Ihr müsst nicht immer alles können
Sie selbst hat erlebt, dass bei manchen Ausschreibungen, bei denen sie dachte, dass es nicht so gut passt, erfolgreicher war, als bei anderen, die sie für passender hielt. Um herauszubekommen, worauf der jeweilige potenzielle Arbeitgeber besonders wert legt, empfiehlt Alexandra Redel, die Ausschreibungen systematisch von oben nach unten durchzugehen. Sie sagt, dass oben meist die wichtigeren Dinge stehen, die unwichtigeren weiter unten.
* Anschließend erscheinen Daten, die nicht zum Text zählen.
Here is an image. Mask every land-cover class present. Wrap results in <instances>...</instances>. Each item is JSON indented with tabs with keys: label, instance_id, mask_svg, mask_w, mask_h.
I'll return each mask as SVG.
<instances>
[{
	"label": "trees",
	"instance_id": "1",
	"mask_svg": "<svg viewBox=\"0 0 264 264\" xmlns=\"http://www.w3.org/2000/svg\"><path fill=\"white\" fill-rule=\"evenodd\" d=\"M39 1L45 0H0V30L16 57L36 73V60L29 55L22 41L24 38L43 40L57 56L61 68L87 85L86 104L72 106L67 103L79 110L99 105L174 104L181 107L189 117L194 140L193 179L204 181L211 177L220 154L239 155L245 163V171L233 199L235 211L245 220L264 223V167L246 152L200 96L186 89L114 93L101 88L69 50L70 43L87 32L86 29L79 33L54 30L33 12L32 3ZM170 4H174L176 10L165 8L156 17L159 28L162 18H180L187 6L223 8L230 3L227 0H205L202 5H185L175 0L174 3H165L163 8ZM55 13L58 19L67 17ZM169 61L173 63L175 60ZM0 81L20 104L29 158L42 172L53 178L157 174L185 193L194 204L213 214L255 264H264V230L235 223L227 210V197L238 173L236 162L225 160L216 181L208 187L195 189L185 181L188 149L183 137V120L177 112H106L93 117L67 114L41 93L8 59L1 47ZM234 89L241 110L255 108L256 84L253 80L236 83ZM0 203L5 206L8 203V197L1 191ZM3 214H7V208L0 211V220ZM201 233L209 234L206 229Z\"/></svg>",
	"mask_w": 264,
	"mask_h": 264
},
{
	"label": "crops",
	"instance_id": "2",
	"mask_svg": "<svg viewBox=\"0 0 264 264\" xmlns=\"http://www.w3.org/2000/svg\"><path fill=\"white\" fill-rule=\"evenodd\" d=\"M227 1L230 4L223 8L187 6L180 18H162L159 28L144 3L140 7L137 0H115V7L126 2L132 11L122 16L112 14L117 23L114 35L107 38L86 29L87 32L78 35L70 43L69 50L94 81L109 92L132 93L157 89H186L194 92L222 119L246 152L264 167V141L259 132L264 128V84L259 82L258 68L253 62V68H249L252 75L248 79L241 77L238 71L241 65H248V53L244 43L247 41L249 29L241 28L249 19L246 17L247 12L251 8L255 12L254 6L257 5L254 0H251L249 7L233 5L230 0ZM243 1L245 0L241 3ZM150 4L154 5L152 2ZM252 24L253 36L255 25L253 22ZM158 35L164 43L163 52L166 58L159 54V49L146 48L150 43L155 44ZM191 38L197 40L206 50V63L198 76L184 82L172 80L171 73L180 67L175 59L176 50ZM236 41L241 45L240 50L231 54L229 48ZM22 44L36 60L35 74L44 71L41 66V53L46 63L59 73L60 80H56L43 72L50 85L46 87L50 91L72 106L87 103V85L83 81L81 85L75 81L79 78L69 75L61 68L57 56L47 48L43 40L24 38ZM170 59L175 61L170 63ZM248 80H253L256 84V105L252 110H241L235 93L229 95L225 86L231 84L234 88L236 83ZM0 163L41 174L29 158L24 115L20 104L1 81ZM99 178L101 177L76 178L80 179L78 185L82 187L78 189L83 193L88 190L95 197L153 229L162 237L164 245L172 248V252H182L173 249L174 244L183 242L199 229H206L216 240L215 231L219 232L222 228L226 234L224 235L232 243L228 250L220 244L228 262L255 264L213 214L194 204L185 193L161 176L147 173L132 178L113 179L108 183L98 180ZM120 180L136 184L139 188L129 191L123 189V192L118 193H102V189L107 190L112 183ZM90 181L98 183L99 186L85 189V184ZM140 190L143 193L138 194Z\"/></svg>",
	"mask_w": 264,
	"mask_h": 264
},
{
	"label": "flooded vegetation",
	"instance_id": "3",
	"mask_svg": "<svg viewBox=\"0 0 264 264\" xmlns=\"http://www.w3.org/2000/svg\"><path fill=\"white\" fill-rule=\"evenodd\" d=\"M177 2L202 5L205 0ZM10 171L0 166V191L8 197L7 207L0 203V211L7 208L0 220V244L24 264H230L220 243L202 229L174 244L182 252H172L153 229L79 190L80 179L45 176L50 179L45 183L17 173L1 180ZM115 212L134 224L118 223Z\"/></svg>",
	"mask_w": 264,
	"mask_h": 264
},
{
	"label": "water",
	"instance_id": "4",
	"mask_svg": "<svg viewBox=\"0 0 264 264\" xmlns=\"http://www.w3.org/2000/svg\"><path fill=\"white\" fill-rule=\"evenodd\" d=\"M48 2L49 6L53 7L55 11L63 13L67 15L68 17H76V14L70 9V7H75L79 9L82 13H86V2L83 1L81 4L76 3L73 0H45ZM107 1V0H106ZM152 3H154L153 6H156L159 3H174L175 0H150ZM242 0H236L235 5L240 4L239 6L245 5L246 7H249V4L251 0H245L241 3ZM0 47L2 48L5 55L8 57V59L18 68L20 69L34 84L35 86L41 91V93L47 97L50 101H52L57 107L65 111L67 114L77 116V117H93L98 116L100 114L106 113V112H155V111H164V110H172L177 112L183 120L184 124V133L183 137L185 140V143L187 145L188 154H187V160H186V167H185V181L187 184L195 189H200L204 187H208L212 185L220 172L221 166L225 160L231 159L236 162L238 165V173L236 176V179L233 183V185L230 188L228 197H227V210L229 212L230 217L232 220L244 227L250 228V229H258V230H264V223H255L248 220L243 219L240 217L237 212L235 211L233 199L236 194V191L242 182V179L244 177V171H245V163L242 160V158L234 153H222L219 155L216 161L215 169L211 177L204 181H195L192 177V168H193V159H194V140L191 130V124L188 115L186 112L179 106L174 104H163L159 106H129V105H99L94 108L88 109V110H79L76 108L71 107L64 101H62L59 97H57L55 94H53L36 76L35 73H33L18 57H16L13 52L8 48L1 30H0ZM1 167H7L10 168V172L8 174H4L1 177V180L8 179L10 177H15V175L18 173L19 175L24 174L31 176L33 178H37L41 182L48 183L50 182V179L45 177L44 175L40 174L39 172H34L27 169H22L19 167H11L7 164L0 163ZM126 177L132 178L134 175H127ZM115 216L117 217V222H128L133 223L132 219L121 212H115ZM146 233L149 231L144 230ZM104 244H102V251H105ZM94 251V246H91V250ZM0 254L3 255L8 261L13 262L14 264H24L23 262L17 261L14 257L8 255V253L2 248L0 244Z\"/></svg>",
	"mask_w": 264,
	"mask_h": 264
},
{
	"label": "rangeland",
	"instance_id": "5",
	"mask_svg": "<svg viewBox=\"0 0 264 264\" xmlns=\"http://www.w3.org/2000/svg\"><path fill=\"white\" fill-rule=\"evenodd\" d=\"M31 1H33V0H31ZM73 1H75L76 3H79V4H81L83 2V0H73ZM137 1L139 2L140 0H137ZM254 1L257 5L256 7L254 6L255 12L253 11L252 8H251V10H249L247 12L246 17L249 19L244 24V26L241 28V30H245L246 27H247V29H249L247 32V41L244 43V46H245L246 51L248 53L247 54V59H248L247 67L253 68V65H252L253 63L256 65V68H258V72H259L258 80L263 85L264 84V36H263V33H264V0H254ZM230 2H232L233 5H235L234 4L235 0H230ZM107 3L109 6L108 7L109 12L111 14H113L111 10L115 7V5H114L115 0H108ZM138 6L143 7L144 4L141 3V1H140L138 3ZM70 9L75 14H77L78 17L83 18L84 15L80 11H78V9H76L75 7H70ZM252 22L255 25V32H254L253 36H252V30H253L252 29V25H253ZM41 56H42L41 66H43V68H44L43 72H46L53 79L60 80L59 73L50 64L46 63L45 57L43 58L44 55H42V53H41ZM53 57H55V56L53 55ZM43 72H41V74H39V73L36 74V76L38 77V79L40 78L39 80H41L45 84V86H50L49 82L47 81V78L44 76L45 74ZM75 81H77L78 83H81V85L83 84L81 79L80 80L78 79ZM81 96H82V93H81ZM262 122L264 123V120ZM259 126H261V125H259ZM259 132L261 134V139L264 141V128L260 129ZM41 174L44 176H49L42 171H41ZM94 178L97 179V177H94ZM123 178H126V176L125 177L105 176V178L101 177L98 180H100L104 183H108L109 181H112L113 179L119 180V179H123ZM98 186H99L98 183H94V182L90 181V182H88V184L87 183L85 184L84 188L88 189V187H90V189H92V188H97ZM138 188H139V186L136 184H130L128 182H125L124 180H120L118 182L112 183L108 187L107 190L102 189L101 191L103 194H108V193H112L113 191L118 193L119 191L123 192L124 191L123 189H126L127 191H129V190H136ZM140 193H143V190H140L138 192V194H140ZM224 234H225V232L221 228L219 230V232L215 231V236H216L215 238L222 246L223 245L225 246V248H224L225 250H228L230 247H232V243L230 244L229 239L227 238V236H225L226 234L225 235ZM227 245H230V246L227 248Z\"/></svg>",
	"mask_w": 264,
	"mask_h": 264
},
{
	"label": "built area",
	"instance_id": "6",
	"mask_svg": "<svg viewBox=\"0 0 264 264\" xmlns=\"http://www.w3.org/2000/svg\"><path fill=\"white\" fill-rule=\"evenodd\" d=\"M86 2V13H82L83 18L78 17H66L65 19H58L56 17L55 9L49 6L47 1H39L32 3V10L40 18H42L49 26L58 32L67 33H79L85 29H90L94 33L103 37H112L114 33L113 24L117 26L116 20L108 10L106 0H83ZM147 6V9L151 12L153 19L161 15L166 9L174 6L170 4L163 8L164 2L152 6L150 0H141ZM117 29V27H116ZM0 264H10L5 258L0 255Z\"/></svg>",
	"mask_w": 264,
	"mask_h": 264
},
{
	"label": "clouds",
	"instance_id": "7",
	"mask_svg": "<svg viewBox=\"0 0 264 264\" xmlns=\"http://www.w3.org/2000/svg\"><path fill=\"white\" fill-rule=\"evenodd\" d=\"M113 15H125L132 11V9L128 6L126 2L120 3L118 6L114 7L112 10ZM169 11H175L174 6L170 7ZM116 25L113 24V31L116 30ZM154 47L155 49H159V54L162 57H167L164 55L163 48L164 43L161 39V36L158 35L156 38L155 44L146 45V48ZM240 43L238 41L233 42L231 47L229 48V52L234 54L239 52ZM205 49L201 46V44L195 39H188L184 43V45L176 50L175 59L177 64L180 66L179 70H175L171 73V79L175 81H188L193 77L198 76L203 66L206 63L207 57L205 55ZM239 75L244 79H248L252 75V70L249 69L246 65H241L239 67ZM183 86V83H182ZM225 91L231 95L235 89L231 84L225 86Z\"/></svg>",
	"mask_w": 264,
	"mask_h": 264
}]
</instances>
"Ganz oben stehen meistens die Dinge, die wirklich wichtig sind, die unabkömmlich sind, um eine Stelle machen zu können."
Um tatsächlich einzuschätzen, welche Eigenschaften und Fertigkeiten bei einer Bewerbung den Unterschied machen können, gehört etwas Übung dazu. Dabei sollten wir auf unser Bauchgefühl hören, empfiehlt Alexandra Redel.
Und auch eine Recherche zum Arbeitgeber kann helfen herauszufinden, welche Fähigkeiten wir in unserer Bewerbung hervorheben sollten, sagt Alexandra Redel. Manchmal kann es also offenbar zielführender sein, den Fokus auf die richtigen Skills zu legen, als zu übertreiben, um besonders gut rüberzukommen.